Returning to reality, investors are bidding up Spectrum shares in anticipation of the company's second-quarter earnings in the middle of August. Shrotriya has already said publicly to expect "record" revenue for the June quarter, fueled once again by Fusilev colon cancer drug sales because generic leucovorin -- Fusilev's competition -- is still in short supply in the U.S.
None of this should be a surprise to anyone. The leucovorin shortage is only just now letting up with Teva (TEVA) and Bedford Labs beginning to replenish supplies. This benefited Spectrum with Fusilev largely the only option in the colon cancer market for the second quarter, just like it was in the first quarter.
Spectrum reported first-quarter Fusilev sales of $34.6 million and total revenue of $44 million. There's no reason to think second-quarter sales will be lower.
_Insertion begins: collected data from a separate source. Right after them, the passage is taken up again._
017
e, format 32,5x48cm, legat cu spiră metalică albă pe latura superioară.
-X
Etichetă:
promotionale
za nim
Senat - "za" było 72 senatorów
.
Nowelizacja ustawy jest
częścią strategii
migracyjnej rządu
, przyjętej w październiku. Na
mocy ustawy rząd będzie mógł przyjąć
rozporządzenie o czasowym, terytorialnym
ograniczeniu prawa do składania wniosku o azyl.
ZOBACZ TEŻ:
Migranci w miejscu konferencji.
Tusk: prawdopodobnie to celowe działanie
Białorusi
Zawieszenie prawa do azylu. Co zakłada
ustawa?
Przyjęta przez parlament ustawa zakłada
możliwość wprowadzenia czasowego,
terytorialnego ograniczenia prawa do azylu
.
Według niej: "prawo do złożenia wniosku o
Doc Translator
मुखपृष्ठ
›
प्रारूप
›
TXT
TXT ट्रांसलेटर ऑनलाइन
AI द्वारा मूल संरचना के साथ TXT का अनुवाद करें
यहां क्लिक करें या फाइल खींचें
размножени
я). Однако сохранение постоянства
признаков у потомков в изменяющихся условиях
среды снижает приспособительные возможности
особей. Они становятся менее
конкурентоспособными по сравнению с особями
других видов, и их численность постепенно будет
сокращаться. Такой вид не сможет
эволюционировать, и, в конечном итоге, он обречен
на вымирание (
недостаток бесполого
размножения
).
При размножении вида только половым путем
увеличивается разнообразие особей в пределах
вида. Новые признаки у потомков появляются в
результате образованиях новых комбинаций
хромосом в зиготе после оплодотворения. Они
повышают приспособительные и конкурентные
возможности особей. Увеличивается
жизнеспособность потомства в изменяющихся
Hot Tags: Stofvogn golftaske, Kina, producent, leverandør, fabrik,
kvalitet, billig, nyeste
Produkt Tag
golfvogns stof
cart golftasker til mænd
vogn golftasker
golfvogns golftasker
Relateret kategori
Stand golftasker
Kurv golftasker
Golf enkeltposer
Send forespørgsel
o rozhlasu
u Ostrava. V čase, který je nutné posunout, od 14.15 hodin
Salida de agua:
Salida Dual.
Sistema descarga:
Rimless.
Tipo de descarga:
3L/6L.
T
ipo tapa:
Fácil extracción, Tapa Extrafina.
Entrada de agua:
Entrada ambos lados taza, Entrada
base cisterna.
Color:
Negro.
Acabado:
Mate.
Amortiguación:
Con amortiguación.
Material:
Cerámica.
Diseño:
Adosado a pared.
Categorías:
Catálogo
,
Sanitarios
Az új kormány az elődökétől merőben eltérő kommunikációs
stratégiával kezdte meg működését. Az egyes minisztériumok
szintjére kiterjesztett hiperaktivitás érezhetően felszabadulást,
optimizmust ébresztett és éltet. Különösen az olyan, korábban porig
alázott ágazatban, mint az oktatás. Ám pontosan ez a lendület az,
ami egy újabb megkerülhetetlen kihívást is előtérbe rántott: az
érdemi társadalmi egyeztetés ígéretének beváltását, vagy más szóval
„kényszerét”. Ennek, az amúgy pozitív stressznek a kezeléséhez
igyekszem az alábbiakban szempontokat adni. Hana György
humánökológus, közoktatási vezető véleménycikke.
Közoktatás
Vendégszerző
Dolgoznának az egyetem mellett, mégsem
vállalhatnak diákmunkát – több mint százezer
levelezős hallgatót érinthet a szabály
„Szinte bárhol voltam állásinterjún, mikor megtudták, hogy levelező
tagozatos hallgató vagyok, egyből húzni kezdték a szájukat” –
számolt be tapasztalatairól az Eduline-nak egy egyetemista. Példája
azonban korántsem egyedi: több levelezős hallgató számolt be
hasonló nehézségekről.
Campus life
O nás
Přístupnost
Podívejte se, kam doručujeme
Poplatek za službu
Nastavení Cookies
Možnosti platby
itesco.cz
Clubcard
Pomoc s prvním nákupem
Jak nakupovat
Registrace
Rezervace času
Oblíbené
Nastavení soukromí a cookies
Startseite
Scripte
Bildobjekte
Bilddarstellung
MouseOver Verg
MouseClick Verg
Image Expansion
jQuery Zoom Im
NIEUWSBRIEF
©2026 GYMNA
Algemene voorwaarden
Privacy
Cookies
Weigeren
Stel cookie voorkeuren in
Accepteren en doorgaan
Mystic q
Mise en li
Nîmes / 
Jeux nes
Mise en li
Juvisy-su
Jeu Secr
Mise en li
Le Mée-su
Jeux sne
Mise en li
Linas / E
If anything, Spectrum needs to record a sequential gain in Fusilev sales and total revenue for the second quarter.
I fully expect Spectrum to "pre-announce" second-quarter earnings later this month or in early August, just like the company did in the first quarter. I'm not the only one anticipating this transparent stock-promotion scheme, judging by the recent ramp in the stock price. [By the way, "real" earnings pre-announcements are issued right before or at the quarter's end, not two or three weeks later. Spectrum operates from a different playbook.]The current analysts' consensus for the second quarter has Spectrum earning 15 cents a share on total revenue of $37.25 million, which is lower than first-quarter revenue, thereby totally ignoring Shrotriya's statement about expecting "record" revenues in the second quarter. Lazy analysts. Investors better hope Spectrum does as well in the second quarter as Shrotriya has promised because the company faces significant headwinds once leucovorin is readily available, giving U.S. doctors a cheaper and equally effective alternative to Fusilev. More tweets. @gregtucker21 asks, "PFS events happening later is a good sign for cabo and EXEL, yes?" Yes, maybe. No, maybe. On Wednesday, Exelixis (EXEL) said it expected a three-month delay in reporting top-line results from a phase III study of cabozantinib in medullary thyroid cancer. Delaying the announcement of results until September-October is necessary because progression-free survival events are not coming as fast as previously expected, Exelixis said. Optimists will assume that the delay in PFS events is being caused by cabozantinib patients performing better than expected, thereby increasing the odds that the study comes out positive.